• _WHAT YOU WILL DO_
Copy every line of the data exactly, keeping out any picture.

• _INFORMATION GIVEN_
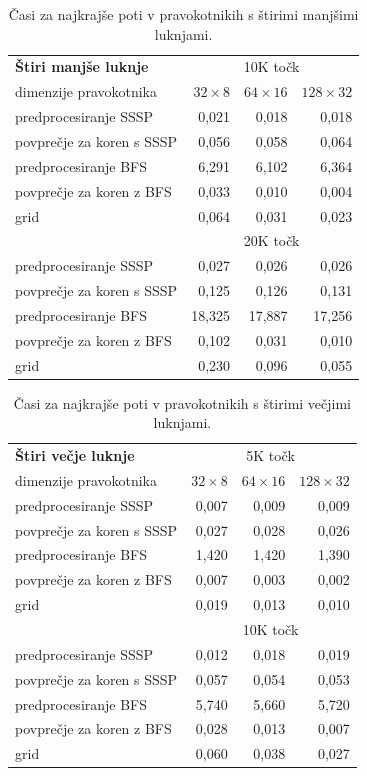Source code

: \documentclass[a4paper, 12pt]{book}
\begin{document}
\begin{table}[htp]
\begin{center}
\begin{tabular}{l*{3}{r}}
\textbf{Štiri manjše luknje} & \multicolumn{3}{c}{10K točk} \\
dimenzije pravokotnika	&	$32\times 8$	&	$64\times 16$	&	$128\times 32$	\\						
\hline
predprocesiranje SSSP &	0,021	&	0,018	&	0,018	\\
povprečje za koren s SSSP	&	0,056	&	0,058	&	0,064	\\
predprocesiranje BFS	&	6,291	&	6,102	&	6,364	\\
povprečje za koren z BFS	&	0,033	&	0,010	&	0,004	\\
grid				&	0,064	&	0,031	&	0,023	\\
\hline
& \multicolumn{3}{c}{20K točk} \\
\hline
predprocesiranje SSSP &  0,027	&	0,026	&	0,026 \\
povprečje za koren s SSSP &	0,125	&	0,126	&	0,131 \\
predprocesiranje BFS &	18,325	&	17,887	&	17,256	\\
povprečje za koren z BFS & 0,102	&	0,031	&	0,010 \\
grid &	0,230	&	0,096	&	0,055 
\end{tabular}
\caption{Časi za najkrajše poti v pravokotnikih s štirimi manjšimi luknjami.}
\label{table4}
\end{center}
\end{table}

\begin{table}[htp]
\begin{center}
\begin{tabular}{l*{3}{r}}
\textbf{Štiri večje luknje} & \multicolumn{3}{c}{5K točk} \\
dimenzije pravokotnika	&	$32\times 8$	&	$64\times 16$	&	$128\times 32$ \\						
\hline
predprocesiranje SSSP	&	0,007	&	0,009	&	0,009	\\
povprečje za koren s SSSP	&	0,027	&	0,028	&	0,026	\\
predprocesiranje BFS	&	1,420	&	1,420	&	1,390	\\
povprečje za koren z BFS	&	0,007	&	0,003	&	0,002	\\
grid				&	0,019	&	0,013	&	0,010	\\
\hline
& \multicolumn{3}{c}{10K točk} \\
\hline
predprocesiranje SSSP &	0,012	&	0,018	&	0,019	\\
povprečje za koren s SSSP &	0,057	&	0,054	&	0,053	\\
predprocesiranje BFS &	5,740	&	5,660	&	5,720	\\
povprečje za koren z BFS &	0,028	&	0,013	&	0,007	\\
grid &	0,060	&	0,038	&	0,027 
\end{tabular}
\caption{Časi za najkrajše poti v pravokotnikih s štirimi večjimi luknjami.}
\label{table5}
\end{center}
\end{table}
\end{document}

• _RESPONSE TO THIS TASK_
Source code

: \documentclass[a4paper, 12pt]{book}
\begin{document}
\begin{table}[htp]
\begin{center}
\begin{tabular}{l*{3}{r}}
\textbf{Štiri manjše luknje} & \multicolumn{3}{c}{10K točk} \\
dimenzije pravokotnika	&	$32\times 8$	&	$64\times 16$	&	$128\times 32$	\\						
\hline
predprocesiranje SSSP &	0,021	&	0,018	&	0,018	\\
povprečje za koren s SSSP	&	0,056	&	0,058	&	0,064	\\
predprocesiranje BFS	&	6,291	&	6,102	&	6,364	\\
povprečje za koren z BFS	&	0,033	&	0,010	&	0,004	\\
grid				&	0,064	&	0,031	&	0,023	\\
\hline
& \multicolumn{3}{c}{20K točk} \\
\hline
predprocesiranje SSSP &  0,027	&	0,026	&	0,026 \\
povprečje za koren s SSSP &	0,125	&	0,126	&	0,131 \\
predprocesiranje BFS &	18,325	&	17,887	&	17,256	\\
povprečje za koren z BFS & 0,102	&	0,031	&	0,010 \\
grid &	0,230	&	0,096	&	0,055 
\end{tabular}
\caption{Časi za najkrajše poti v pravokotnikih s štirimi manjšimi luknjami.}
\label{table4}
\end{center}
\end{table}

\begin{table}[htp]
\begin{center}
\begin{tabular}{l*{3}{r}}
\textbf{Štiri večje luknje} & \multicolumn{3}{c}{5K točk} \\
dimenzije pravokotnika	&	$32\times 8$	&	$64\times 16$	&	$128\times 32$ \\						
\hline
predprocesiranje SSSP	&	0,007	&	0,009	&	0,009	\\
povprečje za koren s SSSP	&	0,027	&	0,028	&	0,026	\\
predprocesiranje BFS	&	1,420	&	1,420	&	1,390	\\
povprečje za koren z BFS	&	0,007	&	0,003	&	0,002	\\
grid				&	0,019	&	0,013	&	0,010	\\
\hline
& \multicolumn{3}{c}{10K točk} \\
\hline
predprocesiranje SSSP &	0,012	&	0,018	&	0,019	\\
povprečje za koren s SSSP &	0,057	&	0,054	&	0,053	\\
predprocesiranje BFS &	5,740	&	5,660	&	5,720	\\
povprečje za koren z BFS &	0,028	&	0,013	&	0,007	\\
grid &	0,060	&	0,038	&	0,027 
\end{tabular}
\caption{Časi za najkrajše poti v pravokotnikih s štirimi večjimi luknjami.}
\label{table5}
\end{center}
\end{table}
\end{document}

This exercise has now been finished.